From e0ea51144ef9c5be2eafee5275ce37f8b414615b Mon Sep 17 00:00:00 2001
From: Molly Sophia <mollysophia379@gmail.com>
Date: Mon, 26 Aug 2024 09:32:16 +0800
Subject: [PATCH] llama: rwkv6: Keep ``time_mix_w1/w2`` as F32

Signed-off-by: Molly Sophia <mollysophia379@gmail.com>
---
 convert_hf_to_gguf.py | 2 ++
 src/llama.cpp         | 2 ++
 2 files changed, 4 insertions(+)

diff --git a/convert_hf_to_gguf.py b/convert_hf_to_gguf.py
index 7374cb25e..27ac34b81 100755
--- a/convert_hf_to_gguf.py
+++ b/convert_hf_to_gguf.py
@@ -300,6 +300,8 @@ class Model:
                             gguf.MODEL_TENSOR.TOKEN_TYPES,
                             gguf.MODEL_TENSOR.SSM_CONV1D,
                             gguf.MODEL_TENSOR.TIME_MIX_FIRST,
+                            gguf.MODEL_TENSOR.TIME_MIX_W1,
+                            gguf.MODEL_TENSOR.TIME_MIX_W2,
                         )
                     )
                     or not new_name.endswith(".weight")

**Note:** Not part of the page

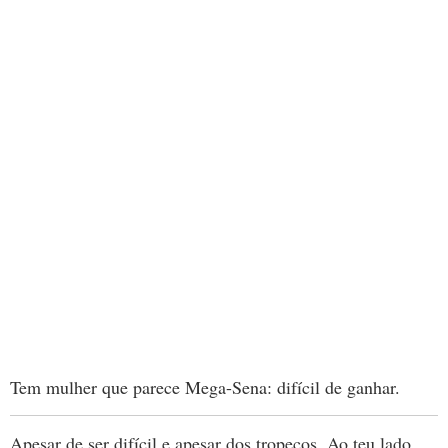
Tem mulher que parece Mega-Sena: difícil de ganhar.
Apesar de ser difícil e apesar dos tropeços. Ao teu lado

diff --git a/src/llama.cpp b/src/llama.cpp
index 62e8c0c34..e437d265e 100644
--- a/src/llama.cpp
+++ b/src/llama.cpp
@@ -17472,6 +17472,8 @@ static void llama_model_quantize_internal(const std::string & fname_inp, const s
 
         // do not quantize RWKV's time_mix_first tensors
         quantize &= name.find("time_mix_first.weight") == std::string::npos;
+        quantize &= name.find("time_mix_w1.weight") == std::string::npos;
+        quantize &= name.find("time_mix_w2.weight") == std::string::npos;
 
         // do not quantize relative position bias (T5)
         quantize &= name.find("attn_rel_b.weight") == std::string::npos;